On the rats = geese = rats...issue

The other day, Liena from Ditmas Park Blog was nice enough to post my entry about geese returning to Prospect park - filling a vacuum, as it were. The comments have been educational, revealing, and sometimes horrific. There are a couple of people who equate geese with rats as far as being a pest. I object. Even though I did refer to the geese's nazi-like behavior in invading and taking over the lake.

Here are some ways to tell the difference between rats and geese:

Rats have a symbiotic relationship with humans. If the humans disappeared, the rats would, if not disappear, certainly diminish in numbers. The geese are independent. If the humans disappeared, the geese would barely notice, except for the park ones who wait to be fed. They'd have to go looking for their own food.

Rats live in our houses, sewers, basements, stores, restaurants, schools, factories, anywhere they can sneak in. They have been know to bite and injure babies and small children - maybe even larger ones. Geese stay out of our buildings. They just like our beautiful lakes and meadows. they tend to stay from us (except when molting, when they can't fly away.).

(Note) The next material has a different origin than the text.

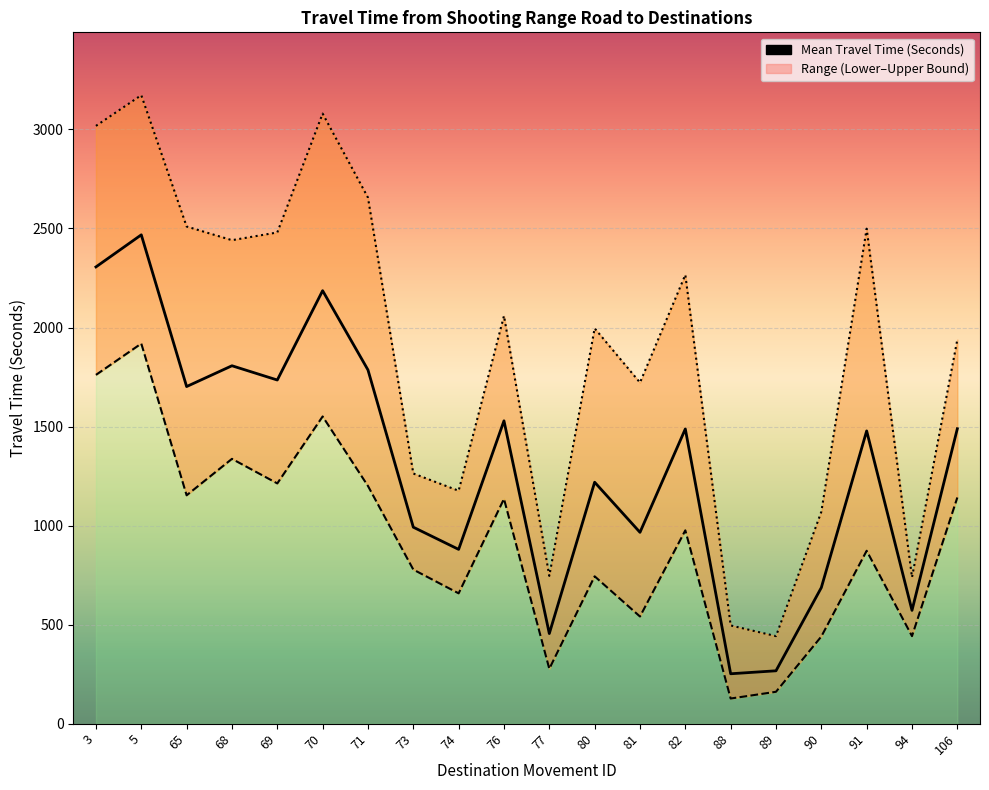

What is the value of the 5th point from the left?

1735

And then there's the disease. Rats carry typhus, hantavirus, salmonella, leptospirosis, and meningitis. All terribly illnesses, causing things like diarrhea, vomiting, fever, and death. Remember your history? Bubonic plague and black death? Brought to us by rats, and the fleas that they bring with them. Rats have caused untold death and damage in human history - they are not just innocent wild animals living in our midst.

Geese do carry a few parasites in their feces. Mostly cryptosporidium and gardia. They cause mostly upset stomachs. Beaver in the Adirondacks are big carriers of gardia - it's why you can't sip from a clear babbling stream in the mountains any more. And the amount of cryptosporidium passed through geese is insignificent compared to the vast amounts produced by runoff from factory farms and the pigs and chickens they raise. Avoid eating goose poop and drinking lake water in the park and you should be fine. And use those wipes on your or your kids' hands after they've put them in lake water.

So stop comparing geese and rats. It's nonsense.

1 comment:

  1. Actually sipping from a clear bubbling stream in the mountains is not so bad. As long as it is fast moving water and pretty close to the source, the chances that it carries giardia are not that much greater than the chances of getting giardia from many municipal water supplies. Its sitting water from ponds and lakes or slow moving water in larger streams that is more of a problem.